Tally the lines in the material below that contain the string "kính", treating uppercase and lowercase letters as different. Reply with the number alone.

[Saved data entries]
:::::

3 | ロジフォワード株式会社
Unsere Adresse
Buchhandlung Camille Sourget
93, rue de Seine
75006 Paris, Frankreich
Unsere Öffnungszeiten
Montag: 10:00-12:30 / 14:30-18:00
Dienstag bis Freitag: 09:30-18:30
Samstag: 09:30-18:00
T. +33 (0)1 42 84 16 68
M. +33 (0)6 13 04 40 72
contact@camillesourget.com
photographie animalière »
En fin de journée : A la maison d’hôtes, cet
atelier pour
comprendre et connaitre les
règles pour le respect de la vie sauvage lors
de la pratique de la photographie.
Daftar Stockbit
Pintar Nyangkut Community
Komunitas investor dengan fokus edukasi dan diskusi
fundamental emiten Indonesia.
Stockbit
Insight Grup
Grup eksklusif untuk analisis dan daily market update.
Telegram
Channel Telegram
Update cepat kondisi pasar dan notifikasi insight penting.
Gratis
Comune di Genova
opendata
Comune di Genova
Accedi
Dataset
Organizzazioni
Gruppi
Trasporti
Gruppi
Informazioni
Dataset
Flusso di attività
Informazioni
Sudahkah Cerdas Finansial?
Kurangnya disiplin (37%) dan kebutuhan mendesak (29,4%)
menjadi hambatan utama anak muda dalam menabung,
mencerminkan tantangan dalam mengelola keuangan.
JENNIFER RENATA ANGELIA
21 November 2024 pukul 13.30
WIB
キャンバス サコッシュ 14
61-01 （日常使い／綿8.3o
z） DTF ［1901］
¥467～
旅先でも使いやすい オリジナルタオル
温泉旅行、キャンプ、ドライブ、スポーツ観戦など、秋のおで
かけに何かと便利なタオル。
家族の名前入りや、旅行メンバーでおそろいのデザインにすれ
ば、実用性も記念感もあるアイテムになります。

:::::

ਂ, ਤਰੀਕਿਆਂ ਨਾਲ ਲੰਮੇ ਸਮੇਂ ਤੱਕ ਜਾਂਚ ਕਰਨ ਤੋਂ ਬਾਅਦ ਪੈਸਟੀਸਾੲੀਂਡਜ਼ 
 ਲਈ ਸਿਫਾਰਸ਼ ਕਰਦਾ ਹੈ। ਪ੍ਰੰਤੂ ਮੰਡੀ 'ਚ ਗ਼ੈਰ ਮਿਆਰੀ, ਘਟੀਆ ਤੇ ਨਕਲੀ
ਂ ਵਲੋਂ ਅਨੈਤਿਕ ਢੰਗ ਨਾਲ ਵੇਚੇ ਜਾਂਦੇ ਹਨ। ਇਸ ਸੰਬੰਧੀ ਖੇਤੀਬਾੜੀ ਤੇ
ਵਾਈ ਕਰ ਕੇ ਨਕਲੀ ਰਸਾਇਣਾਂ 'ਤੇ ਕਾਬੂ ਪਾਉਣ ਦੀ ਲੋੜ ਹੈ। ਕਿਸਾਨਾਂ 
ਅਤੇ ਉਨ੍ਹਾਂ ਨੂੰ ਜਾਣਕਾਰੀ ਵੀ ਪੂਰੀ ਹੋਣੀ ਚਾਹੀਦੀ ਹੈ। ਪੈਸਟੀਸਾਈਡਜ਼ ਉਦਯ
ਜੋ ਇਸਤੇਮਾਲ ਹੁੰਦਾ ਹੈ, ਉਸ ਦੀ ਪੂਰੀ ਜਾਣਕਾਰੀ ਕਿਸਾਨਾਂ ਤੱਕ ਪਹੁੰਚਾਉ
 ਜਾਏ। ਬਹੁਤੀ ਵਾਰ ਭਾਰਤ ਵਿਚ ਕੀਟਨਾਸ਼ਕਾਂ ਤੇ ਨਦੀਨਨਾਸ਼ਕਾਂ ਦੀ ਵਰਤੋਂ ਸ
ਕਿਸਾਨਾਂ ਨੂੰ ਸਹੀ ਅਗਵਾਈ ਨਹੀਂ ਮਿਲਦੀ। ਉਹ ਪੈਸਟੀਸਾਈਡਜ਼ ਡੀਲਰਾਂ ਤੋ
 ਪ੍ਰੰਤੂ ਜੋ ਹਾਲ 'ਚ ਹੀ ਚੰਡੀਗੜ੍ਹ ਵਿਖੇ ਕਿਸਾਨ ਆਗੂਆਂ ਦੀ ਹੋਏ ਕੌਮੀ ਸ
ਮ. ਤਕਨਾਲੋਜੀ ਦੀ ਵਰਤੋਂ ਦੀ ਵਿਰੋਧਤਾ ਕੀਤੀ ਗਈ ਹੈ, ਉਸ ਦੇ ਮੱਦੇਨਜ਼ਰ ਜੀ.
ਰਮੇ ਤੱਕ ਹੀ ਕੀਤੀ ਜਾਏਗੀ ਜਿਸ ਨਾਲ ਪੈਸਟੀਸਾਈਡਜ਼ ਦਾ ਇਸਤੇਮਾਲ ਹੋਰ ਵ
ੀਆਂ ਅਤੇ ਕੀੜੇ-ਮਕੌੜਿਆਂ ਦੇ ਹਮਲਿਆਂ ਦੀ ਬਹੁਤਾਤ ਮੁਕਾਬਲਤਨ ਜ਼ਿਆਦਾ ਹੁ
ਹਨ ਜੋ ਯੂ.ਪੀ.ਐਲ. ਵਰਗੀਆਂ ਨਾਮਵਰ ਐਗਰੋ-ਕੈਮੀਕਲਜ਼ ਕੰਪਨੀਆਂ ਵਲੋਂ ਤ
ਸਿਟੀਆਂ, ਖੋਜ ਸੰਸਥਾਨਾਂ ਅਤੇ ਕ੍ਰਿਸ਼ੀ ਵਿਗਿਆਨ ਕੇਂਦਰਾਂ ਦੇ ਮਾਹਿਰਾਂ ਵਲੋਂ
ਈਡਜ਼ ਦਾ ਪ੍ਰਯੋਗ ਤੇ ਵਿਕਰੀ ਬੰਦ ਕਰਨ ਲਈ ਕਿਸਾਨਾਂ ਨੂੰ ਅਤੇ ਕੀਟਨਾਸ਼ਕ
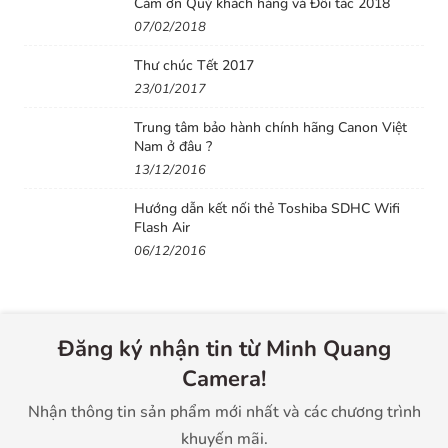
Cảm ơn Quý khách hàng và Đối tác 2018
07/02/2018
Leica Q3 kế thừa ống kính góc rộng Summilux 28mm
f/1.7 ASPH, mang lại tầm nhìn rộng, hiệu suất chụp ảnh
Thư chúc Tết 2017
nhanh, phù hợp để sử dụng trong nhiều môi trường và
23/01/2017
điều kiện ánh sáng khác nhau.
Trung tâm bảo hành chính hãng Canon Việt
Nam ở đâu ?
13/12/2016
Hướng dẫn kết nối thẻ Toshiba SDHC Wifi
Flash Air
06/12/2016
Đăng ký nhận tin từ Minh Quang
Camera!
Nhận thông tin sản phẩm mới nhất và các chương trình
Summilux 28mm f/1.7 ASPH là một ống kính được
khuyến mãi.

:::::

### Task output
2